**Task**
Copy each line, word for word, from the one with "удаление кист любой" through the final line of the listing, but skip the pictures.
##############################
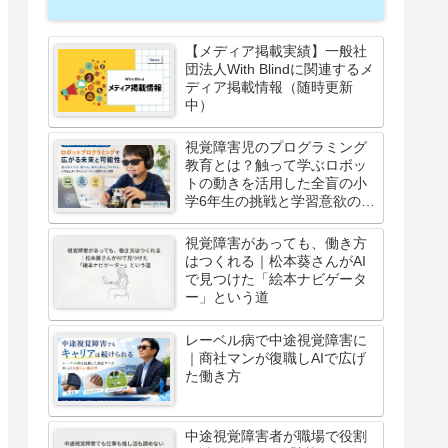
【メディア掲載実績】一般社
団法人With Blindに関連するメ
ディア掲載情報（随時更新
中）
視覚障害児のプログラミング
教育とは？触って学ぶロボッ
トの動きを活用した全盲の小
学6年生の挑戦と学習意欲の高
まり
視覚障害があっても、働き方
はつくれる｜松本葵さんがAI
で見つけた「絵本ナビゲータ
ー」という道
レーベル病で中途視覚障害に
｜商社マンが復職しAIで広げ
た働き方
中途視覚障害者が職場で役割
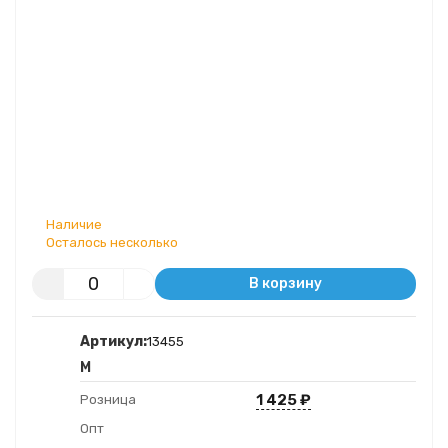
Наличие
Осталось несколько
В корзину
Артикул:
13455
M
1 425
₽
Розница
Опт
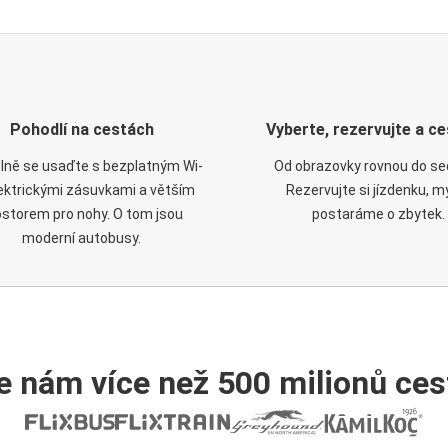
Pohodlí na cestách
Vyberte, rezervujte a ce
lně se usaďte s bezplatným Wi-
Od obrazovky rovnou do se
elektrickými zásuvkami a větším
Rezervujte si jízdenku, m
ostorem pro nohy. O tom jsou
postaráme o zbytek.
moderní autobusy.
e nám více než 500 milionů cest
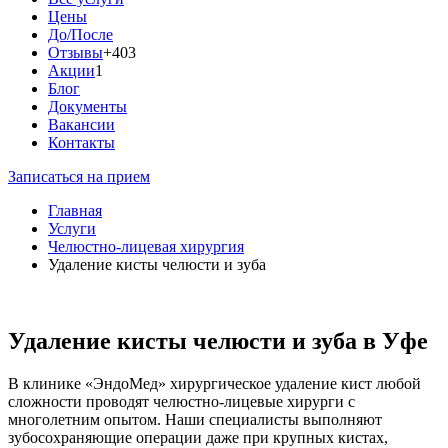
Цены
До/После
Отзывы
+403
Акции
1
Блог
Документы
Вакансии
Контакты
Записаться на прием
Главная
Услуги
Челюстно-лицевая хирургия
Удаление кисты челюсти и зуба
Удаление кисты челюсти и зуба в Уфе
В клинике «ЭндоМед» хирургическое удаление кист любой
сложности проводят челюстно-лицевые хирурги с
многолетним опытом. Наши специалисты выполняют
зубосохраняющие операции даже при крупных кистах,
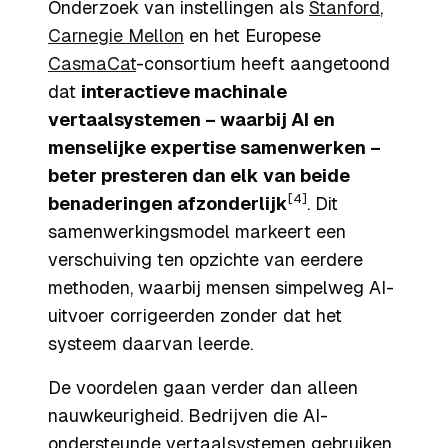
Onderzoek van instellingen als
Stanford
,
Carnegie Mellon
en het Europese
CasmaCat
-consortium heeft aangetoond
dat
interactieve machinale
vertaalsystemen – waarbij AI en
menselijke expertise samenwerken –
beter presteren dan elk van beide
[4]
benaderingen afzonderlijk
. Dit
samenwerkingsmodel markeert een
verschuiving ten opzichte van eerdere
methoden, waarbij mensen simpelweg AI-
uitvoer corrigeerden zonder dat het
systeem daarvan leerde.
De voordelen gaan verder dan alleen
nauwkeurigheid. Bedrijven die AI-
ondersteunde vertaalsystemen gebruiken,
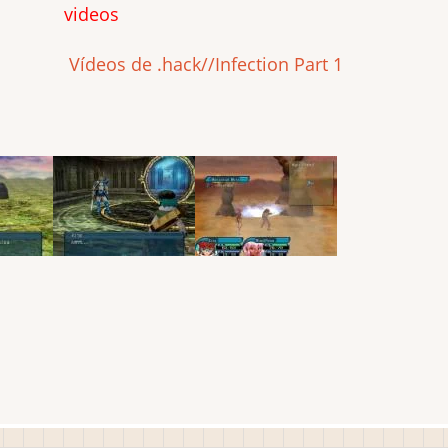
videos
Vídeos de .hack//Infection Part 1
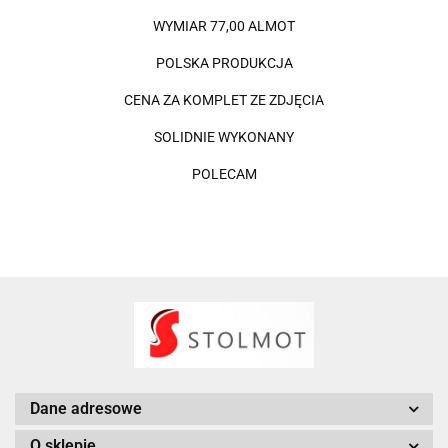
WYMIAR 77,00 ALMOT
POLSKA PRODUKCJA
CENA ZA KOMPLET ZE ZDJĘCIA
SOLIDNIE WYKONANY
POLECAM
Dane adresowe
O sklepie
##############################
**Written response**
В клинике «ЭндоМед» хирургическое удаление кист любой
сложности проводят челюстно-лицевые хирурги с
многолетним опытом. Наши специалисты выполняют
зубосохраняющие операции даже при крупных кистах,
Onderzoek van instellingen als
Stanford
,
Carnegie Mellon
en het Europese
CasmaCat
-consortium heeft aangetoond
dat
interactieve machinale
vertaalsystemen – waarbij AI en
menselijke expertise samenwerken –
beter presteren dan elk van beide
[4]
benaderingen afzonderlijk
. Dit
samenwerkingsmodel markeert een
verschuiving ten opzichte van eerdere
methoden, waarbij mensen simpelweg AI-
uitvoer corrigeerden zonder dat het
systeem daarvan leerde.
De voordelen gaan verder dan alleen
nauwkeurigheid. Bedrijven die AI-
ondersteunde vertaalsystemen gebruiken,
videos
Vídeos de .hack//Infection Part 1
WYMIAR 77,00 ALMOT
POLSKA PRODUKCJA
CENA ZA KOMPLET ZE ZDJĘCIA
SOLIDNIE WYKONANY
POLECAM
Dane adresowe
O sklepie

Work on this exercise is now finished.